YOUR OBJECTIVE — Show every line in the listing below that contains the word "pulse".

DATA SUPPLIED —
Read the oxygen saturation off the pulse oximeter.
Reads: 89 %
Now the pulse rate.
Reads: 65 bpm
...
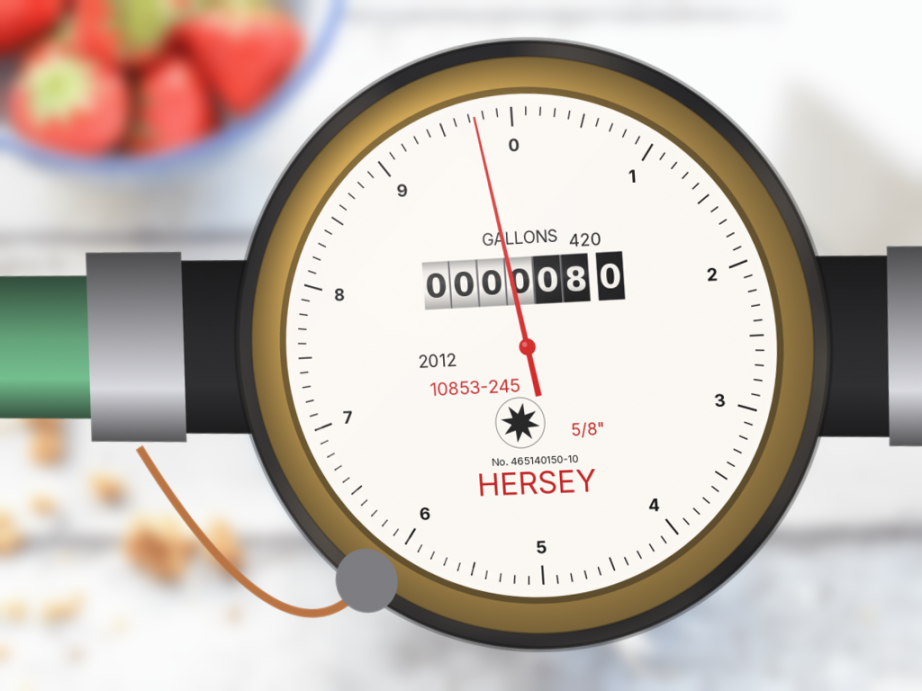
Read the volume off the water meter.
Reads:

PROBLEM SOLUTION —
Read the oxygen saturation off the pulse oximeter.
Now the pulse rate.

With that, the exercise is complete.